# bubble wand or air stone?



## baileysup

which one makes smaller bubbles? the girl at petsmart said the bubble wand does, so that's what i purchased, but the bubbles seem to be rather large. i've never seen an air stone in action though, so i can't really tell. i thought the bubbles would be smaller than this though. i will try to take a pic. here you go


----------



## emc7

Both of them vary by brand. Some are finer than others.


----------



## baileysup

yea, i must have purchased a cheap one i guess. i have a stupid question though: must i leave the air stone on 24/7, or could i shut it off at night? i'm guessing that it would be better for the water if it ran 24/7, right? the fish seem to love it though! lol! man, do i ask a lot of questions, or what. thanks. 

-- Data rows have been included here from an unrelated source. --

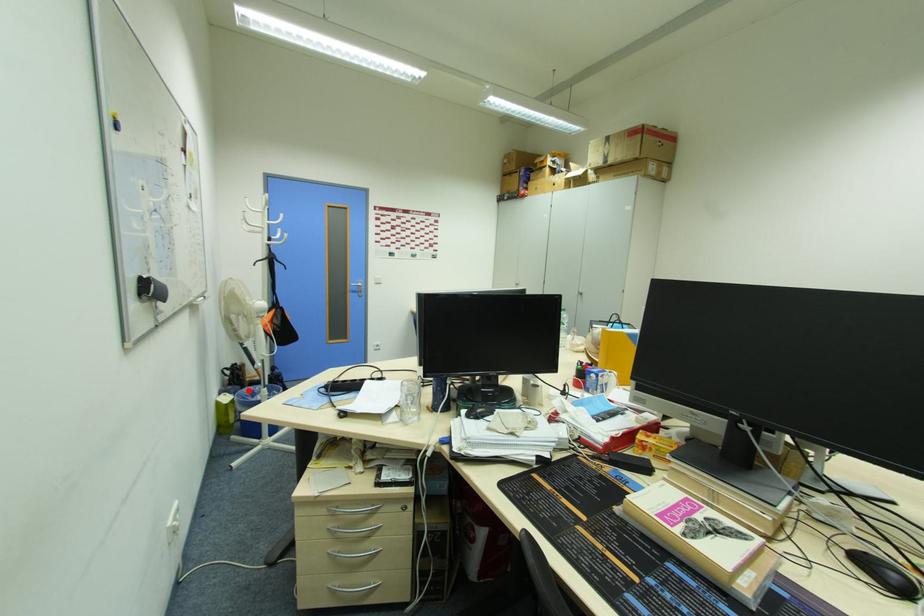
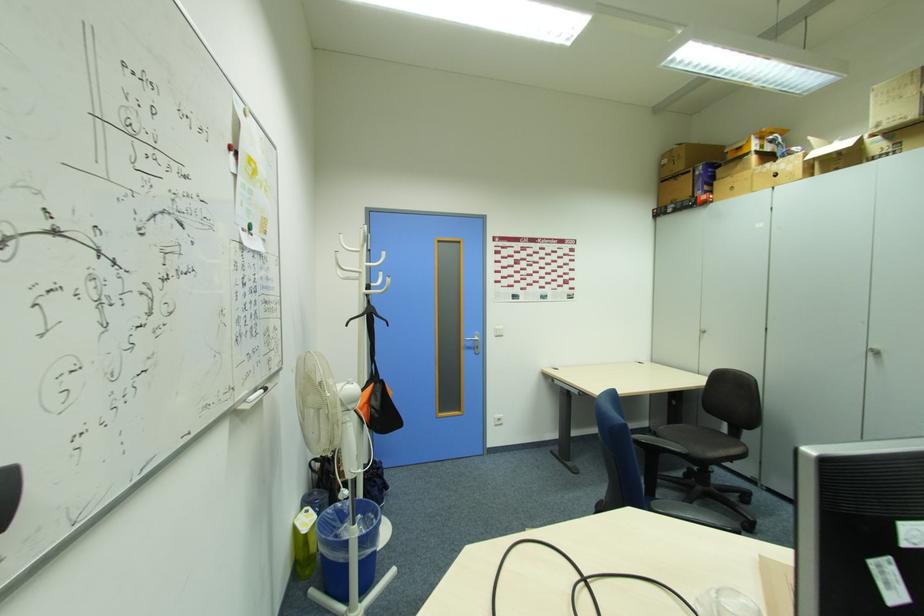
Locate, in the second image, the point that corresponds to the highlighted location in the first image.

(334, 512)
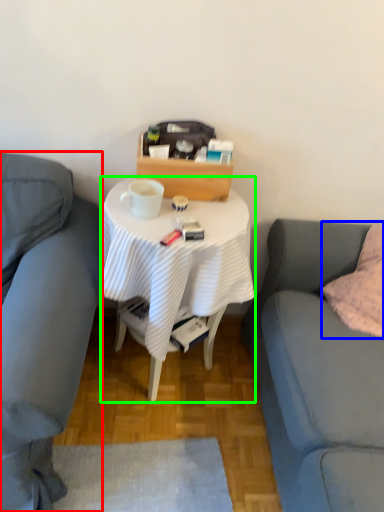
Question: Based on their relative distances, which object is farther from studio couch (highlighted by a red box)? Choose from pillow (highlighted by a blue box) and desk (highlighted by a green box).

Choices:
 (A) pillow
 (B) desk

Answer: (A)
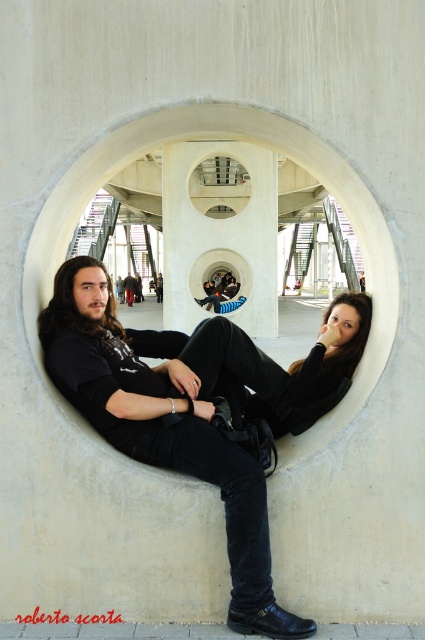
You are standing outside the circular opening and want to take a photo of the scene through the transparent glass hole at center. Where should you position yourself relative to the point marked as point (x=220, y=211) to ensure the entire scene is visible in your camera frame?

come to think of it, i might shut it off before bed, cause it seems to excite the little guys (they try to surf in it or something). this way they can get the rest they need?


----------



## emc7

If the fish don't need the oxygen (say you have enough water movement with filtration) you can turn it off as long as you don't let water go down the hose to the pump. Either put it above the tank or use a one-way check valve.


----------



## baileysup

so i stopped in at "3 Fish 4 Fish" (my LFS) today to pick up a gang valve for the air pump. she handed me the valve, and i then asked her if she knew of anything that would give me many very fine bubbles, instead of the semi large ones i was getting from the bubble wand i had just purchased there. she then handed me this little 1 1/2" block of lime wood with an air nipple on it and said "here, try this out". i then said to her, " oh....well i kind of wanted something longer than that", and she was like, " i'm not charging you for it. if you like it, i can order you a longer one". i then said "no, i can't do that. let me pay for it", but she insisted that i take it, so i did. got home and hooked it up, and it gave me the nice tiny bubbles that i was looking for, and it's super compact! perfect for my 10 gal, where space is at a premium. i'm not even thinking about ordering a longer one, cause this one is awesome! i know it was only a $3 block of wood, but this is why i love my LFS. try going to petsmart and getting something for free.....HA! fat chance. here's a pic.


----------



## ilidawn

When I first tried out my bubble wand I was like "holy cow! those bubble are way bigger than I want!" but putting a clamp on the tube did wonders to slow the air flow, making the bubbles work the way I wanted.










Sorry the image is big..shrinking the pics without losing detail isn't really my strong suit lol...and dang I need to do something about that plant.


----------



## baileysup

yea, you must have a better bubble wand than i did, cause it didn't matter what the airflow was. if i lowered air flow, i would just get less bubbles, but they would still be big. my new block of lime wood actually responds to changes in airflow, making large bubbles to the tiniest ones you can think of, depending on how much airflow. so what are you doing with the plant? i had one just like it, but i kept losing pieces untill i just got rid of it. it wasn't rooting anyways. lol


----------



## grogan

I use power heads and hook the air hoses up to a small air pump with a knob valve so I can control the air flow. Works great


----------



## ilidawn

I think I got my wand at petsmart. Hmm, no clue about the plant. It needs cleaned and trimmed but I've been having problems with it rooting too. It's my first venture into aquarium plants so I'm not sure why they grew like wildfire at first then kinda went downhill.


----------